## SUPPLIED DATA
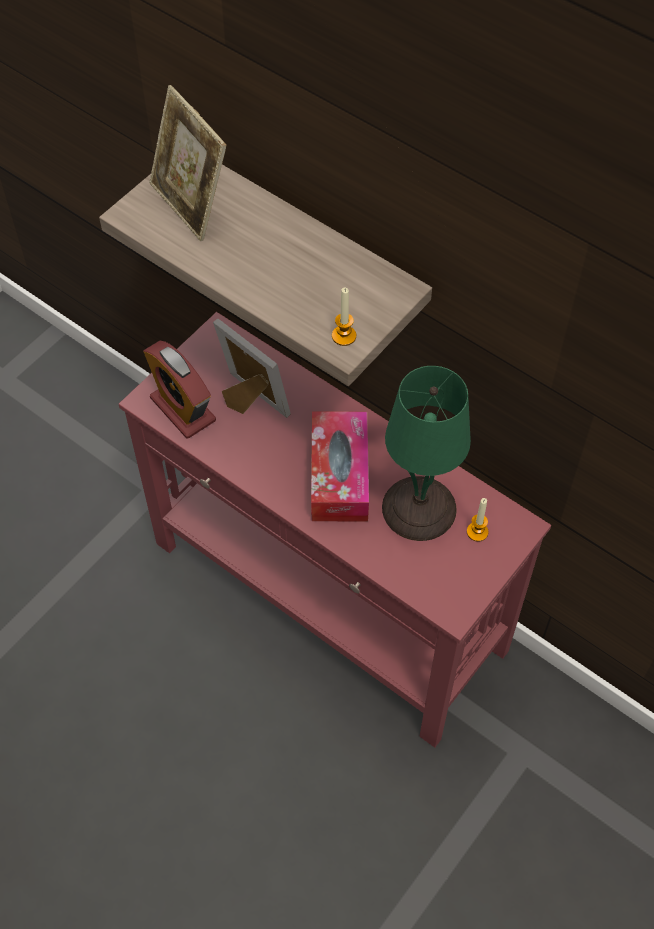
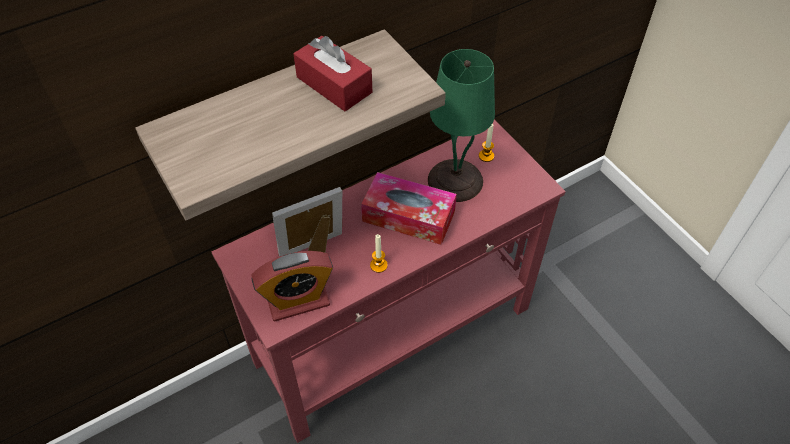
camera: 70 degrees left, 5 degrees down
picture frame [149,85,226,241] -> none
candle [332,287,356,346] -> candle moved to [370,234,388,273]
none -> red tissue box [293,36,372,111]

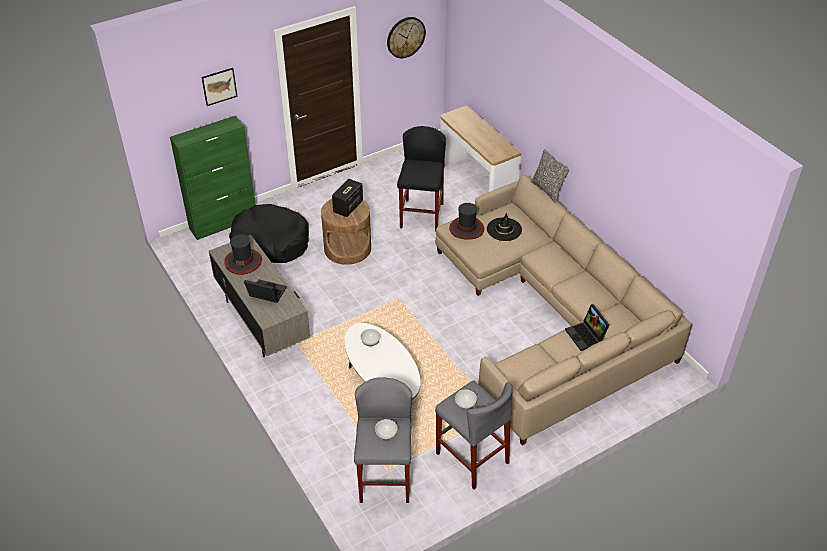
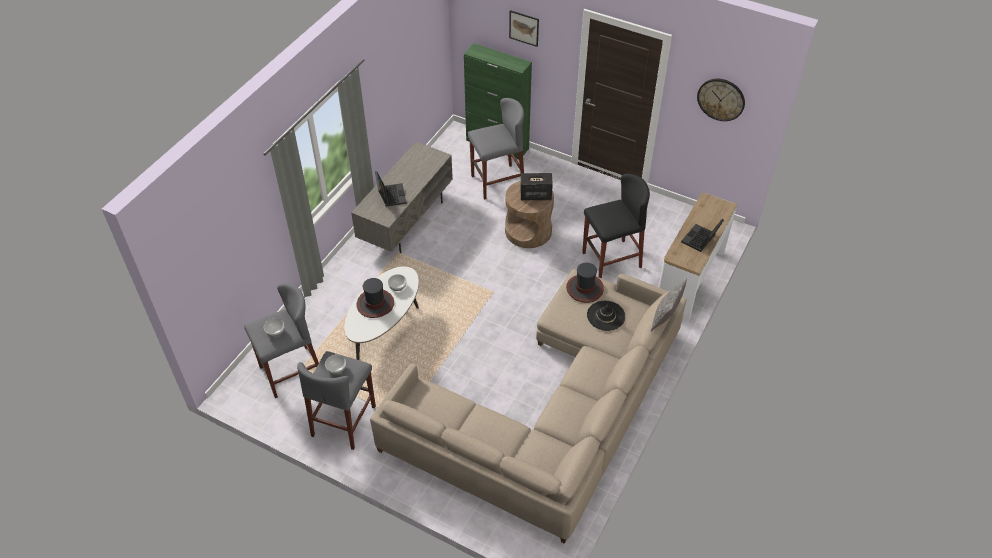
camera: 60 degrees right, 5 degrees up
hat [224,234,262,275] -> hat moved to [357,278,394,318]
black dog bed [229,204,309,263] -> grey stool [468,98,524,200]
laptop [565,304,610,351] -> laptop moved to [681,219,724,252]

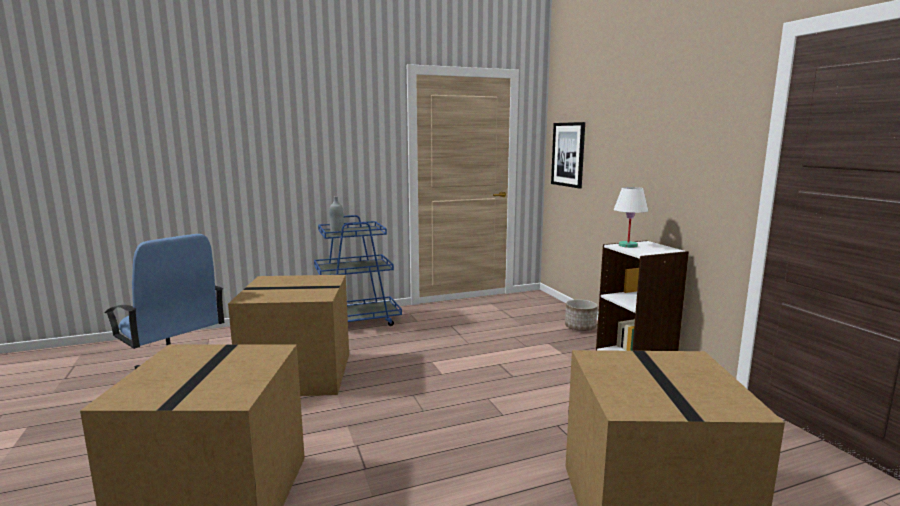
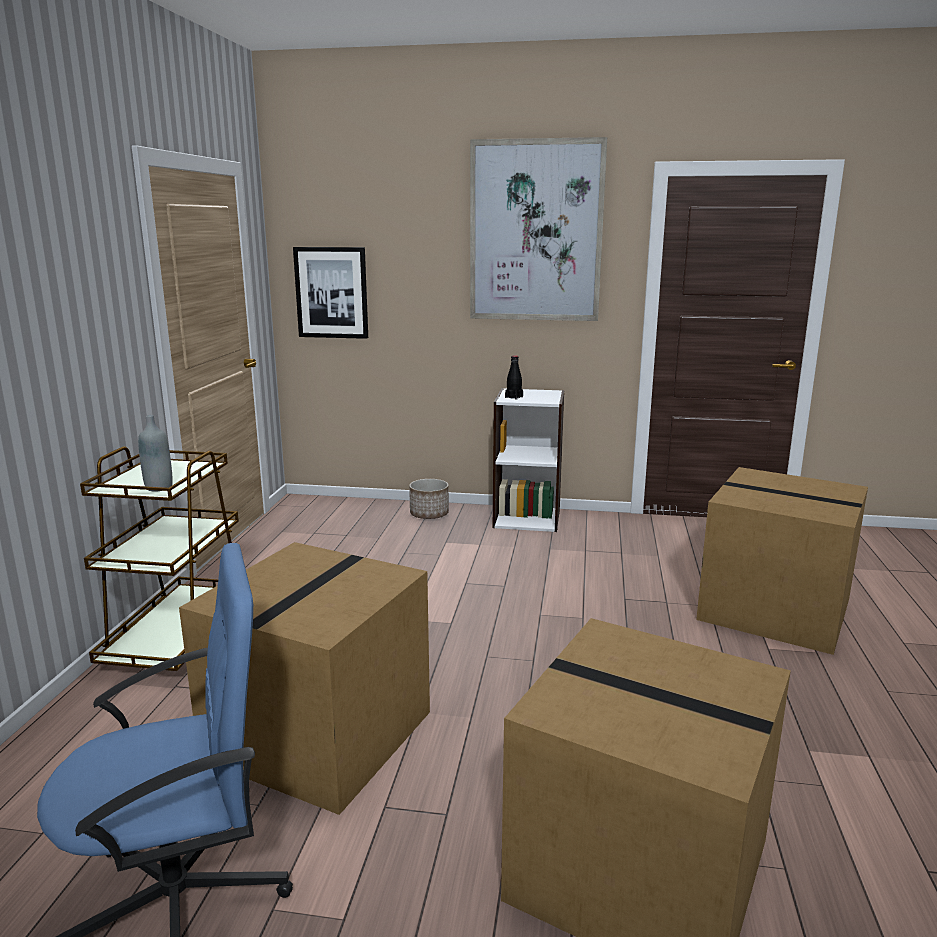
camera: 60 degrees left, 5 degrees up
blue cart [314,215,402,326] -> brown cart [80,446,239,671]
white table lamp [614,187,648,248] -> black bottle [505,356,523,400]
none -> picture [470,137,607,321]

## REQUIRED WORK
Write out every line from the entries where "degrees" appears.

## WRITTEN RESPONSE
camera: 70 degrees left, 5 degrees down
camera: 60 degrees right, 5 degrees up
camera: 60 degrees left, 5 degrees up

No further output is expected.